Convert the part of the records below that opens with the line containing "genus: Ilex" and runs through the last line into a JSON list of strings, with one string per line, both ends included and blank lines left out. Give only those lines.
— Start of SUPPLIED ENTRIES —
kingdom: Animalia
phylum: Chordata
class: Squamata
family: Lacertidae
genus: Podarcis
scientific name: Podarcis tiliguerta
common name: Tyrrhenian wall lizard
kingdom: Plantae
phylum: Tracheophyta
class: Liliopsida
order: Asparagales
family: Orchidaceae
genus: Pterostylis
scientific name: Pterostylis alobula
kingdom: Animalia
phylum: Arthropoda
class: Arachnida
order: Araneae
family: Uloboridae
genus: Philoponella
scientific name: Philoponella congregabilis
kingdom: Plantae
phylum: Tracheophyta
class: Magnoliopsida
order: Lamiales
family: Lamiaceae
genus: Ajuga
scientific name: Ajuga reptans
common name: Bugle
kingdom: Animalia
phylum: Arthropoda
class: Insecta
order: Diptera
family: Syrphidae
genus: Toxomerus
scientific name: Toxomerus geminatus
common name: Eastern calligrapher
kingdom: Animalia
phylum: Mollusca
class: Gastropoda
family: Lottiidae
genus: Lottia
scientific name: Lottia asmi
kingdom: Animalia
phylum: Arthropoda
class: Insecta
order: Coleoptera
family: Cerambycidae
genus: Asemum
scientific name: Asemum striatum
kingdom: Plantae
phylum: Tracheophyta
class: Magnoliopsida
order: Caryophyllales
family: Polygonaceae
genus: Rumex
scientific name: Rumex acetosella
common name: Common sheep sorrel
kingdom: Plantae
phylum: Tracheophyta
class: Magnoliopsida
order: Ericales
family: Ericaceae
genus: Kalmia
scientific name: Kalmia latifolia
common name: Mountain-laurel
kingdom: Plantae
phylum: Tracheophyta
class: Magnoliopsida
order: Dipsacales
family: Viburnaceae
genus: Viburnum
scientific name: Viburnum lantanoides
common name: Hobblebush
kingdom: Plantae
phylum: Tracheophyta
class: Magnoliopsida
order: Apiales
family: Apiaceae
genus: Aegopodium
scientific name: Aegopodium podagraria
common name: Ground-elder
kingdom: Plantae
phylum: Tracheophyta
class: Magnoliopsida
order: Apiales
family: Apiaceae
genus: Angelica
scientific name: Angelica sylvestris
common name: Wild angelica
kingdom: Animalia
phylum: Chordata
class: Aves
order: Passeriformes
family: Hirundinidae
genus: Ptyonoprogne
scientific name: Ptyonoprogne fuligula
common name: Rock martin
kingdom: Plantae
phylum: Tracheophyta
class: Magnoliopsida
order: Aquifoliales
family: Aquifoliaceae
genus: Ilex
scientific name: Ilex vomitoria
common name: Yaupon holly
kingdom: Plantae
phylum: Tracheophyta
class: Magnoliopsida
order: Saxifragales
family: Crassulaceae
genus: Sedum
— End of SUPPLIED ENTRIES —
* **FINAL RESULT**:
[
  "genus: Ilex",
  "scientific name: Ilex vomitoria",
  "common name: Yaupon holly",
  "kingdom: Plantae",
  "phylum: Tracheophyta",
  "class: Magnoliopsida",
  "order: Saxifragales",
  "family: Crassulaceae",
  "genus: Sedum"
]